Reproduce, word for word, the lines of the listing from its first line through the line that contains "pregătite pentru".

(Extracted listing)

----

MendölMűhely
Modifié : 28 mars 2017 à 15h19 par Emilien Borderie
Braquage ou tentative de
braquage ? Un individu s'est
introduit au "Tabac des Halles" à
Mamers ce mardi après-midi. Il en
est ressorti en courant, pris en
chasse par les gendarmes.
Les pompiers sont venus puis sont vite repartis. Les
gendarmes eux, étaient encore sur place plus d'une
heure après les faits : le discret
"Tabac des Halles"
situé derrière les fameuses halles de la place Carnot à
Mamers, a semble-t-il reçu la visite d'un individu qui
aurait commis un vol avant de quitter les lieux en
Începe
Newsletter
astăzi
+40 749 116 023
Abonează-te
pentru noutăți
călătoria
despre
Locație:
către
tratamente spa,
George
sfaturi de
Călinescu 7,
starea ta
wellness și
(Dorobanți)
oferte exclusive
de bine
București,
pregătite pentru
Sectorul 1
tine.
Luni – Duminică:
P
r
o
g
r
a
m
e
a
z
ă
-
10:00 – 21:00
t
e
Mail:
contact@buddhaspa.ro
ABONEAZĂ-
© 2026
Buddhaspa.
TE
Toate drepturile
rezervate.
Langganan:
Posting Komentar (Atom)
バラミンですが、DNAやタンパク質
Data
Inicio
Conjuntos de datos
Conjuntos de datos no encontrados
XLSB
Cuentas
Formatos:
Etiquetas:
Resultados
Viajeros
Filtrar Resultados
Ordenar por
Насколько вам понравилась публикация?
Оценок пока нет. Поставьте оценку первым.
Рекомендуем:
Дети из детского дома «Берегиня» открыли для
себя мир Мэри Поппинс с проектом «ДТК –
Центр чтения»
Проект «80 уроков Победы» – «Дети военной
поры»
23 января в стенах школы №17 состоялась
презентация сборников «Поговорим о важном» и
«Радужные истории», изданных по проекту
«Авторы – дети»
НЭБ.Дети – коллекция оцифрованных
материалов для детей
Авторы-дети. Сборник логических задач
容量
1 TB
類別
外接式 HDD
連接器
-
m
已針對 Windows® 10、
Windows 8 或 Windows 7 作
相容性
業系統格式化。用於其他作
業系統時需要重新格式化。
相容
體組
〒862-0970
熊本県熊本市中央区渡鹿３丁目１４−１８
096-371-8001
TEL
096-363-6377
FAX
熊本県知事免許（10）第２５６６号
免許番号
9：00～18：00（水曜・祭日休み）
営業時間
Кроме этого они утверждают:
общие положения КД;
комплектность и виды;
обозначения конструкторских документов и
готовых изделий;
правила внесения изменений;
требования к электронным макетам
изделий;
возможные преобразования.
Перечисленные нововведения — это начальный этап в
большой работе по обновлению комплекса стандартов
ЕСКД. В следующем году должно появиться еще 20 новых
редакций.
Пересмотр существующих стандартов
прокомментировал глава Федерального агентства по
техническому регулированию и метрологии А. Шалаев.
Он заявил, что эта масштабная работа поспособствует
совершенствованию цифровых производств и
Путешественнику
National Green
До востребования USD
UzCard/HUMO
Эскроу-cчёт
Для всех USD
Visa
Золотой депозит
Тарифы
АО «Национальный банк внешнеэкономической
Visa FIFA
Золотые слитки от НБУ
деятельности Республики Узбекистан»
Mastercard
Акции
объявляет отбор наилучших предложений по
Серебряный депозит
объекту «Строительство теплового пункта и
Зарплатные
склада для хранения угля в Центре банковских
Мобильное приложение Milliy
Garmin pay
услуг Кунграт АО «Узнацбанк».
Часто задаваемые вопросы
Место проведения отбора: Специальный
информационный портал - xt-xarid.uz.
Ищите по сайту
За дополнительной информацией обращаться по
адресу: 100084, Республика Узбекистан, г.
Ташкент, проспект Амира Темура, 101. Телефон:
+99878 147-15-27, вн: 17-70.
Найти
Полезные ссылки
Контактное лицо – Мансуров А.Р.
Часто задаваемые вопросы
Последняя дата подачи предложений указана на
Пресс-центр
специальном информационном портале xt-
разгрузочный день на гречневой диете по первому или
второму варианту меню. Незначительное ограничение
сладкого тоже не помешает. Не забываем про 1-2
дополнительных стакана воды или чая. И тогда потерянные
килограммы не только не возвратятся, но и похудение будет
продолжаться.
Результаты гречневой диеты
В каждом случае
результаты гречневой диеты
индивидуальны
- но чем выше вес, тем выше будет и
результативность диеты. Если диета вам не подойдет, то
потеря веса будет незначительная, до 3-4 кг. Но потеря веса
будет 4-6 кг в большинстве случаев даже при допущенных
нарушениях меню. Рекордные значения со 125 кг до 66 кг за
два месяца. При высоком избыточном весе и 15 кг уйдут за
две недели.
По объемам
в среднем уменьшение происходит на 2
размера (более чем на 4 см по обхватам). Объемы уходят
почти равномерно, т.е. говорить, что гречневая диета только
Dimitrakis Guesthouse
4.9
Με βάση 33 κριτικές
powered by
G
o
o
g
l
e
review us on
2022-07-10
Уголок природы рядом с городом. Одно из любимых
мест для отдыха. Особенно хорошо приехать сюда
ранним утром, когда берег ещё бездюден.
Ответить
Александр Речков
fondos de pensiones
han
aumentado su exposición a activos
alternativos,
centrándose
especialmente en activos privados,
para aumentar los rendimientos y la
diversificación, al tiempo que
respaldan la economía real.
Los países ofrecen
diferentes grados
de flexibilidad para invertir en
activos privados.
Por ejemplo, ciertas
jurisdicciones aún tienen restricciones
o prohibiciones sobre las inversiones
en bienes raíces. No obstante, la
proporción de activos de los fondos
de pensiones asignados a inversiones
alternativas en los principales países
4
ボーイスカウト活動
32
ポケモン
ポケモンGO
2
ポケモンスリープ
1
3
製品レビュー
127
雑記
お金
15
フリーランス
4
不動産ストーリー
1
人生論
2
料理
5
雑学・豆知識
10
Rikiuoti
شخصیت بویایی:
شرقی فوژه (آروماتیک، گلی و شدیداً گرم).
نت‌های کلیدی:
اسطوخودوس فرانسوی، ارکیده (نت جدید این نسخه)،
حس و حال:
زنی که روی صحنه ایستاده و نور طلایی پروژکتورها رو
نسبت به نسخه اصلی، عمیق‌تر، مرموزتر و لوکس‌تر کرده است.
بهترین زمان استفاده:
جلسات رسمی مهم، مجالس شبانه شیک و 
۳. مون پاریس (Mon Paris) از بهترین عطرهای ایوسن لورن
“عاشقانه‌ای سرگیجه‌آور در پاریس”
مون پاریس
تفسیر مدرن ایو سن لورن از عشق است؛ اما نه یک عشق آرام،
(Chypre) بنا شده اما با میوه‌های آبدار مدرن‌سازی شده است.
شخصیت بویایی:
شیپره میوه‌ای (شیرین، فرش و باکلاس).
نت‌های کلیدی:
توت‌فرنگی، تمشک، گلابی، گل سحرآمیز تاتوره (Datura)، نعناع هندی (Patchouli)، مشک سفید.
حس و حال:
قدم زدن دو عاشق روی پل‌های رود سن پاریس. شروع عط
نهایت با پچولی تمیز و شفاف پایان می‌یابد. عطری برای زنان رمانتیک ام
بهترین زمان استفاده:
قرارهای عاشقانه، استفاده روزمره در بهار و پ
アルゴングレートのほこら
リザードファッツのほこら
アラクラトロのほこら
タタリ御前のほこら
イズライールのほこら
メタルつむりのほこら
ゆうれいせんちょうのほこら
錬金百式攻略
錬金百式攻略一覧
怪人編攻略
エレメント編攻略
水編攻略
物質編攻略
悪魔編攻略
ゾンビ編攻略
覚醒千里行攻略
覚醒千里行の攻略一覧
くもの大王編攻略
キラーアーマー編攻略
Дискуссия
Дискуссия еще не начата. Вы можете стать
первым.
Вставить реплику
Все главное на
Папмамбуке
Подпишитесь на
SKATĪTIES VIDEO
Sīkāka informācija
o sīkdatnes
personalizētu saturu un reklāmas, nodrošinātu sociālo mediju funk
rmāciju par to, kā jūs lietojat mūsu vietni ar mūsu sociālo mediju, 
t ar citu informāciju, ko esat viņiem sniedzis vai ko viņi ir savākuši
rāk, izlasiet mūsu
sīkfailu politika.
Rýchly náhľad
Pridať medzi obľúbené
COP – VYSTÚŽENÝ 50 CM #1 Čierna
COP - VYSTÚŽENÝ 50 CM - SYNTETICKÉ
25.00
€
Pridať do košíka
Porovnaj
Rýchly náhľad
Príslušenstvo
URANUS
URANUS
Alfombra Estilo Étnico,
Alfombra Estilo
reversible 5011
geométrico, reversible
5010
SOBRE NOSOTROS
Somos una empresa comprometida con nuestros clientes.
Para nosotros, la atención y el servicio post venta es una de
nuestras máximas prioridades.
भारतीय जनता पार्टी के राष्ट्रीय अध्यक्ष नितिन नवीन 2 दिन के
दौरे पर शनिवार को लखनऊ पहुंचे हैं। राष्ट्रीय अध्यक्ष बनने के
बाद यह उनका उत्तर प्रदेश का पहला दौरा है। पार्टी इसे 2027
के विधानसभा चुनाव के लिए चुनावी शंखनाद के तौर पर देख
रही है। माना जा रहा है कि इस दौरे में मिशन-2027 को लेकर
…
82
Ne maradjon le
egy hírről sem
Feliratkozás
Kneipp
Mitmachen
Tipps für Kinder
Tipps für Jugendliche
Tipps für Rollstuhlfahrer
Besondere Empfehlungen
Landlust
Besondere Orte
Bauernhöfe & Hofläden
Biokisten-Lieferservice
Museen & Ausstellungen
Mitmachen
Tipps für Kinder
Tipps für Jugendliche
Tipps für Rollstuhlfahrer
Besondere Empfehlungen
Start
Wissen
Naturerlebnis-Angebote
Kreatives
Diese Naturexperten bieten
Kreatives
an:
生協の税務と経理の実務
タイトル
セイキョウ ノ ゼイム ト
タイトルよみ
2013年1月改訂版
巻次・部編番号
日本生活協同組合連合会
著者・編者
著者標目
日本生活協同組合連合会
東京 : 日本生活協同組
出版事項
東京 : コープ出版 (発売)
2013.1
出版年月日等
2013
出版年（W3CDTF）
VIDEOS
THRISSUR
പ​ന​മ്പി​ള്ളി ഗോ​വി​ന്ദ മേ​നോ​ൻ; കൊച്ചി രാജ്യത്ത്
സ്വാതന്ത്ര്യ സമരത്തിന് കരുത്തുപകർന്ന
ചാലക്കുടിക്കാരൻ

----

(Task output):
MendölMűhely
Modifié : 28 mars 2017 à 15h19 par Emilien Borderie
Braquage ou tentative de
braquage ? Un individu s'est
introduit au "Tabac des Halles" à
Mamers ce mardi après-midi. Il en
est ressorti en courant, pris en
chasse par les gendarmes.
Les pompiers sont venus puis sont vite repartis. Les
gendarmes eux, étaient encore sur place plus d'une
heure après les faits : le discret
"Tabac des Halles"
situé derrière les fameuses halles de la place Carnot à
Mamers, a semble-t-il reçu la visite d'un individu qui
aurait commis un vol avant de quitter les lieux en
Începe
Newsletter
astăzi
+40 749 116 023
Abonează-te
pentru noutăți
călătoria
despre
Locație:
către
tratamente spa,
George
sfaturi de
Călinescu 7,
starea ta
wellness și
(Dorobanți)
oferte exclusive
de bine
București,
pregătite pentru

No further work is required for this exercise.